◆ Problem statement:
Leaving out the images, repeat all the lines below exactly.

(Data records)
---

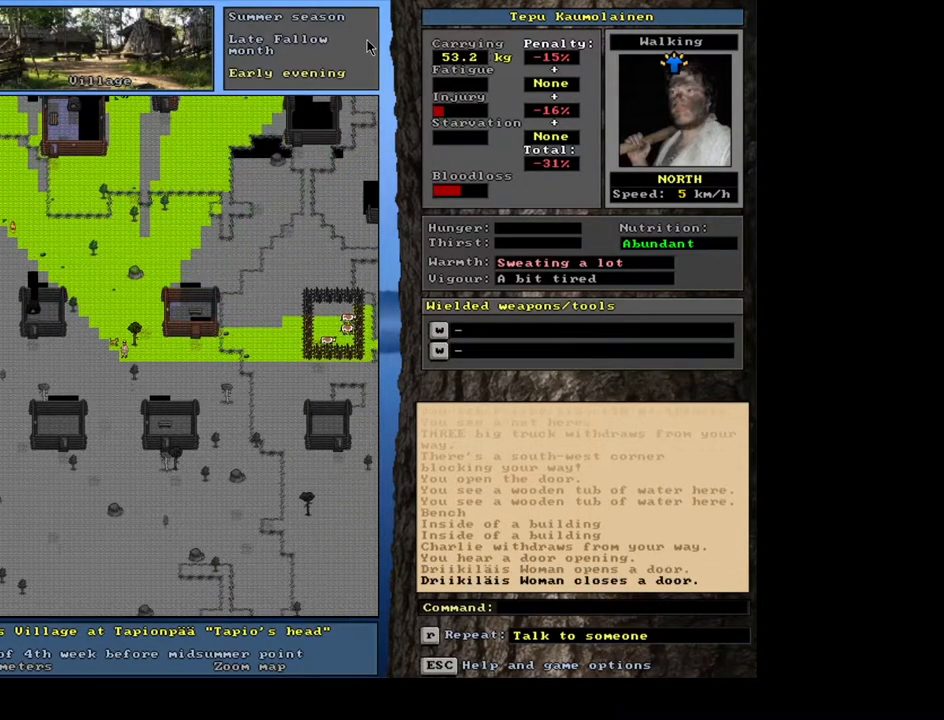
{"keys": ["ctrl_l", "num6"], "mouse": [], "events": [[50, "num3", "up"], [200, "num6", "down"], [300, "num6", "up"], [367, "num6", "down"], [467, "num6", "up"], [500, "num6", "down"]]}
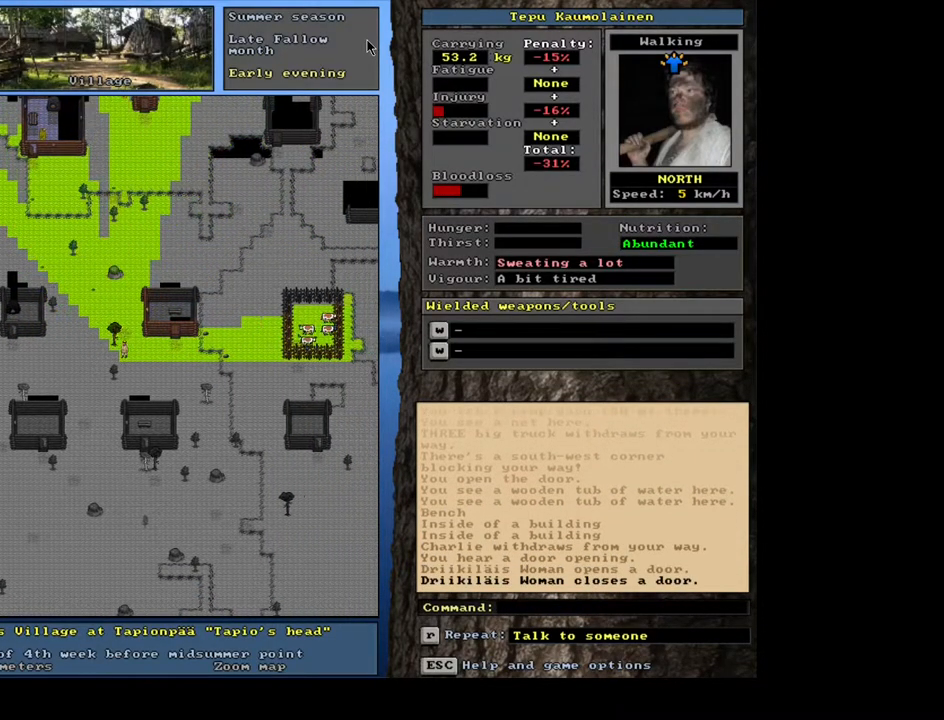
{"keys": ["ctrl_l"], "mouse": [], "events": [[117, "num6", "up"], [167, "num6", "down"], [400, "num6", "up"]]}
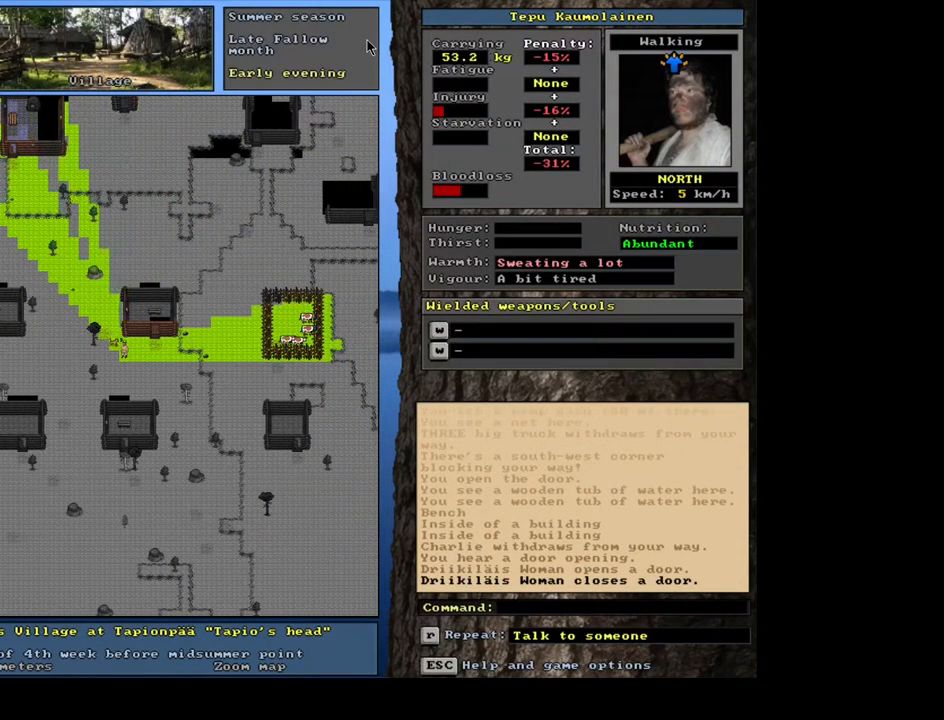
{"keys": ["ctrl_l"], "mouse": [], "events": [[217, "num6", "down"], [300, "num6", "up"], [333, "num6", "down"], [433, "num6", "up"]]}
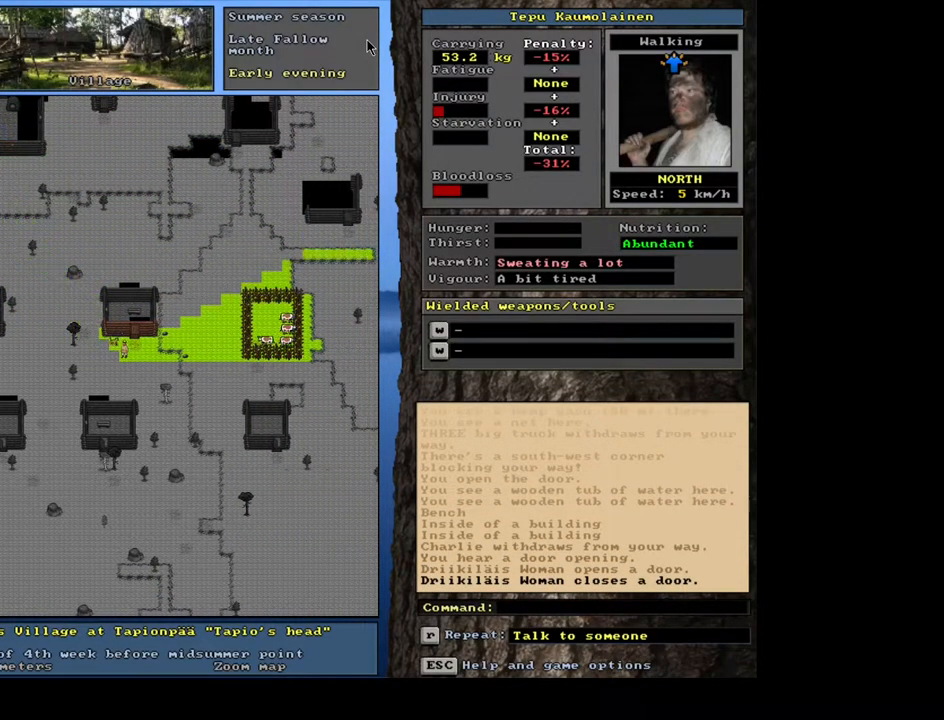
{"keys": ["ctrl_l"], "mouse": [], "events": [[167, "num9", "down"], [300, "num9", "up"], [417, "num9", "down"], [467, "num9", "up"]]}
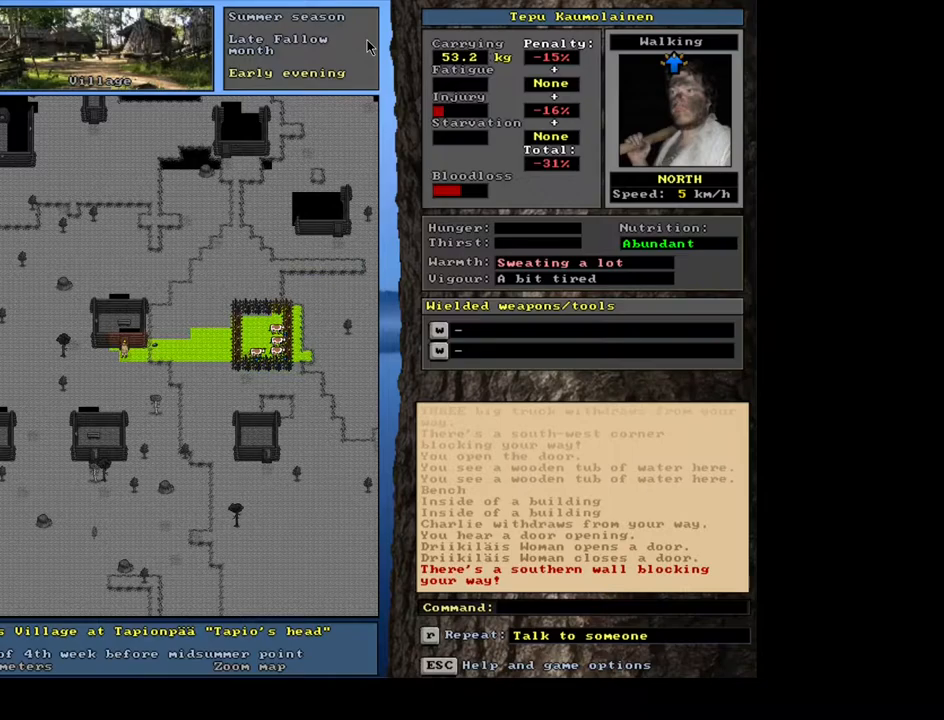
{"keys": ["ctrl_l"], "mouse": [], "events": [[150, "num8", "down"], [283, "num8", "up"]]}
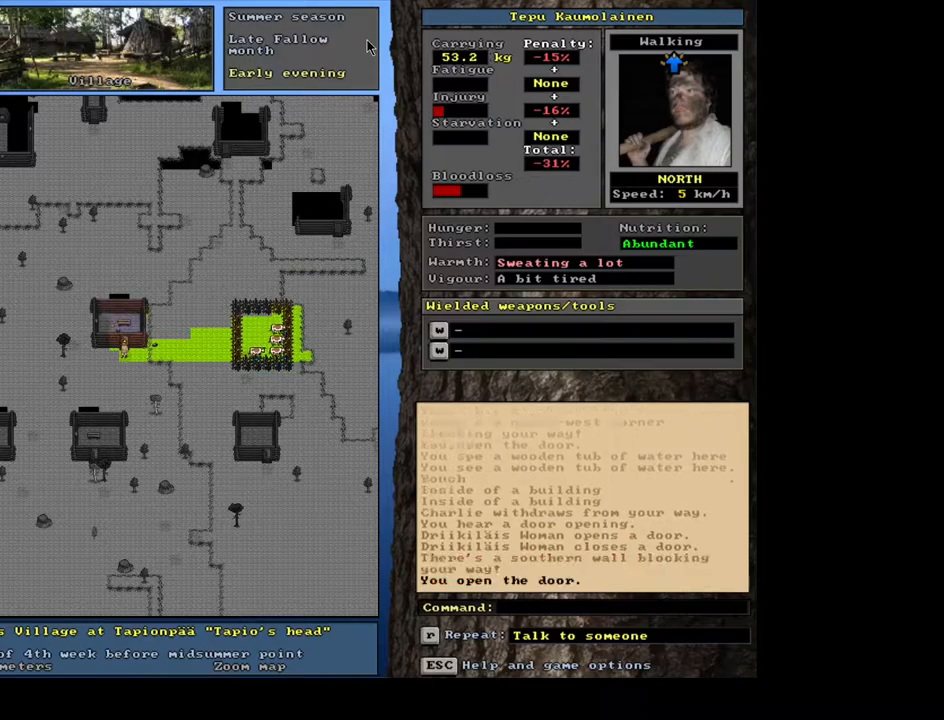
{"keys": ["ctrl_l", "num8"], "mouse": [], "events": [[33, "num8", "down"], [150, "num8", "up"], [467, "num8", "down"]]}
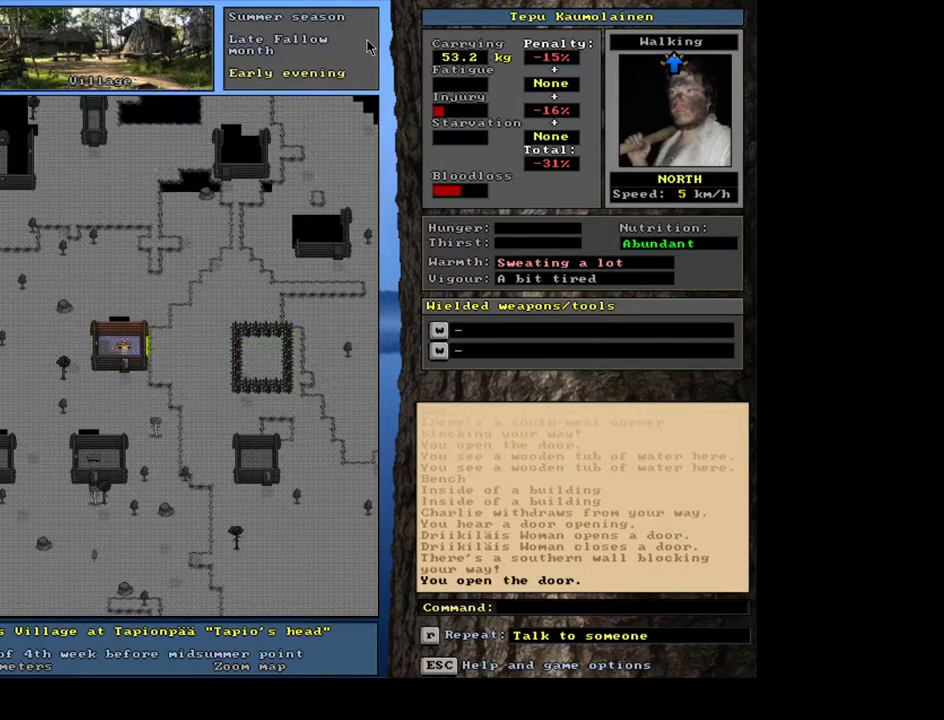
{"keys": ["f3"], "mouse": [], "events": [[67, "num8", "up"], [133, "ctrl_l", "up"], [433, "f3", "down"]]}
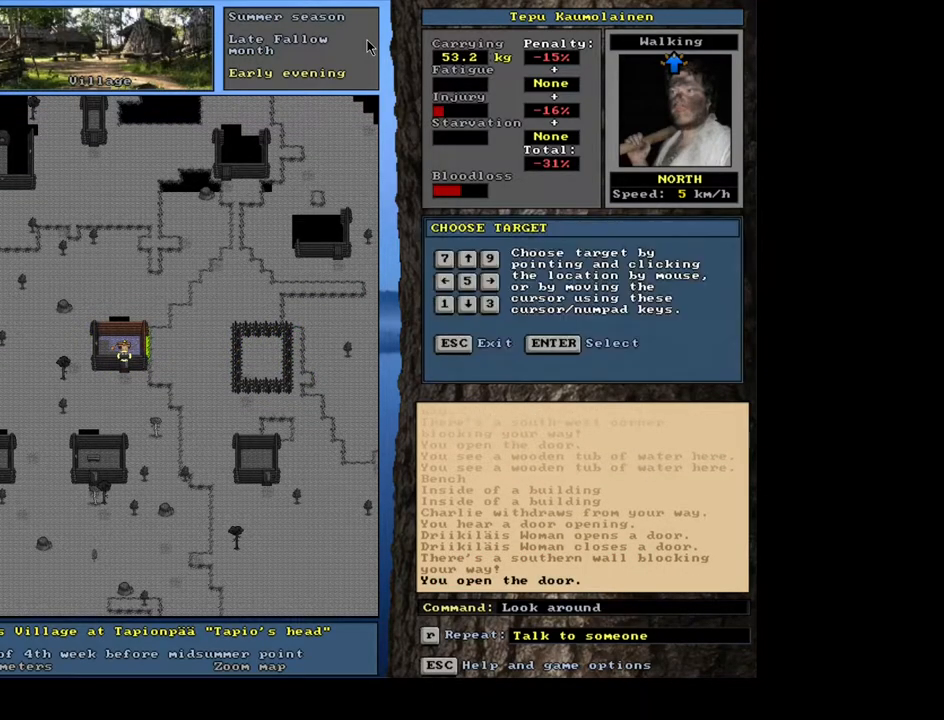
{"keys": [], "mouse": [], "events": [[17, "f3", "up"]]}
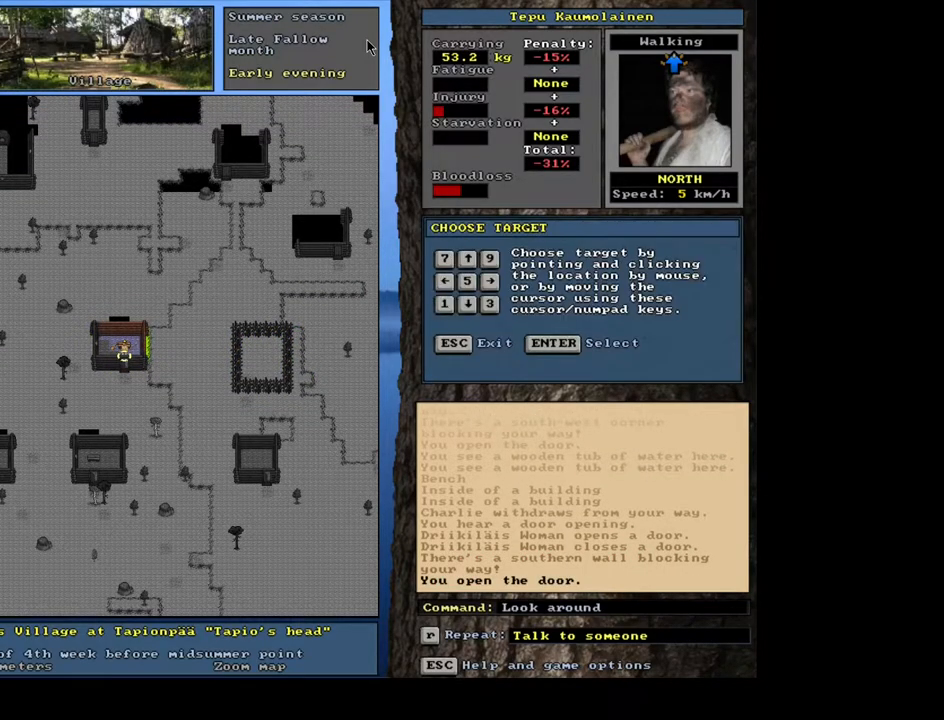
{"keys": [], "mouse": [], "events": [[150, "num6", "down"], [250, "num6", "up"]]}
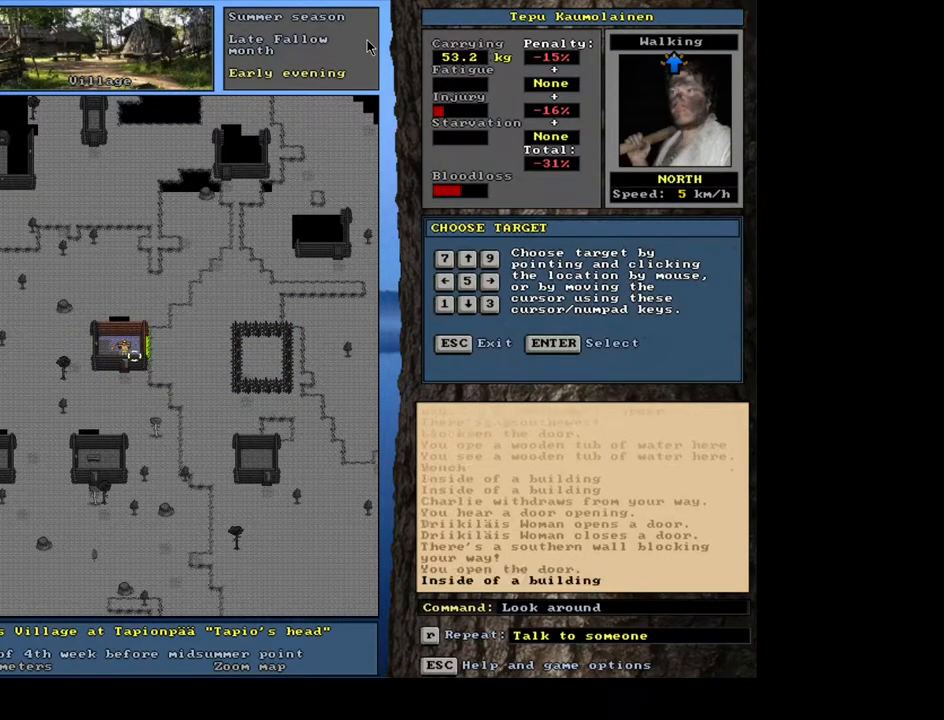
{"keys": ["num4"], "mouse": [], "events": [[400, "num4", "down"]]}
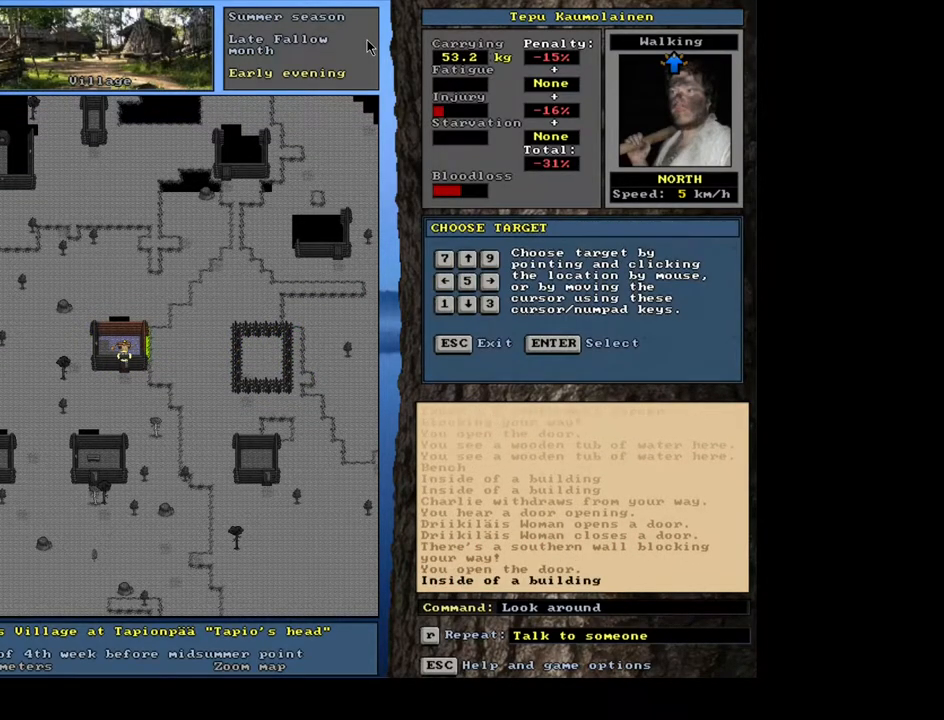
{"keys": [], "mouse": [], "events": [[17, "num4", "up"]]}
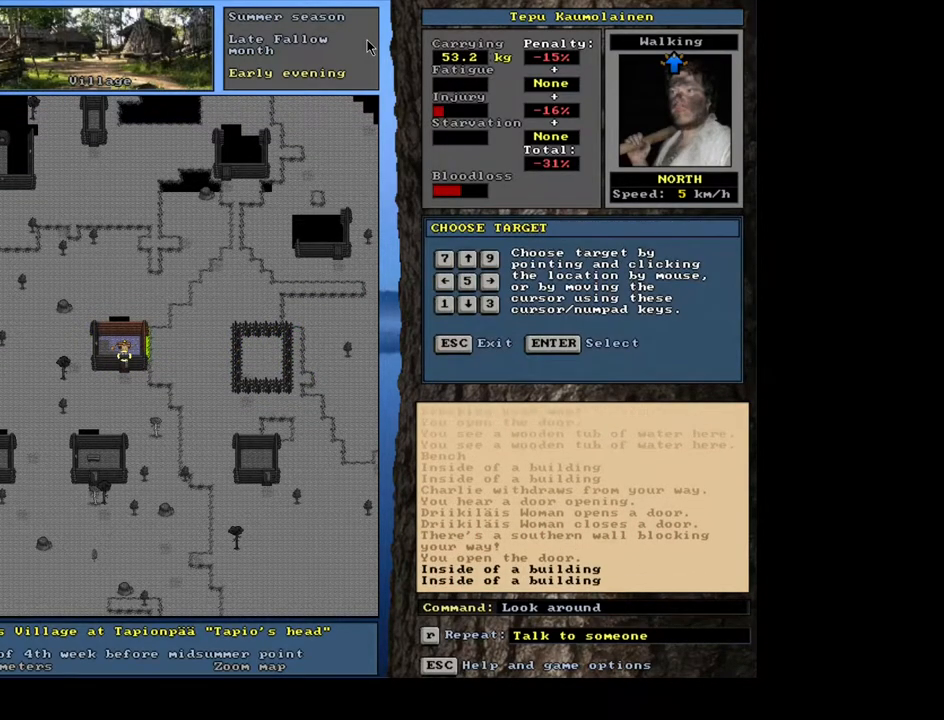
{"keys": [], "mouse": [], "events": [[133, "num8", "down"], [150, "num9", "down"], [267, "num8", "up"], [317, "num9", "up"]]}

---

◆ Problem solution:
{"keys": ["ctrl_l", "num6"], "mouse": [], "events": [[50, "num3", "up"], [200, "num6", "down"], [300, "num6", "up"], [367, "num6", "down"], [467, "num6", "up"], [500, "num6", "down"]]}
{"keys": ["ctrl_l"], "mouse": [], "events": [[117, "num6", "up"], [167, "num6", "down"], [400, "num6", "up"]]}
{"keys": ["ctrl_l"], "mouse": [], "events": [[217, "num6", "down"], [300, "num6", "up"], [333, "num6", "down"], [433, "num6", "up"]]}
{"keys": ["ctrl_l"], "mouse": [], "events": [[167, "num9", "down"], [300, "num9", "up"], [417, "num9", "down"], [467, "num9", "up"]]}
{"keys": ["ctrl_l"], "mouse": [], "events": [[150, "num8", "down"], [283, "num8", "up"]]}
{"keys": ["ctrl_l", "num8"], "mouse": [], "events": [[33, "num8", "down"], [150, "num8", "up"], [467, "num8", "down"]]}
{"keys": ["f3"], "mouse": [], "events": [[67, "num8", "up"], [133, "ctrl_l", "up"], [433, "f3", "down"]]}
{"keys": [], "mouse": [], "events": [[17, "f3", "up"]]}
{"keys": [], "mouse": [], "events": [[150, "num6", "down"], [250, "num6", "up"]]}
{"keys": ["num4"], "mouse": [], "events": [[400, "num4", "down"]]}
{"keys": [], "mouse": [], "events": [[17, "num4", "up"]]}
{"keys": [], "mouse": [], "events": [[133, "num8", "down"], [150, "num9", "down"], [267, "num8", "up"], [317, "num9", "up"]]}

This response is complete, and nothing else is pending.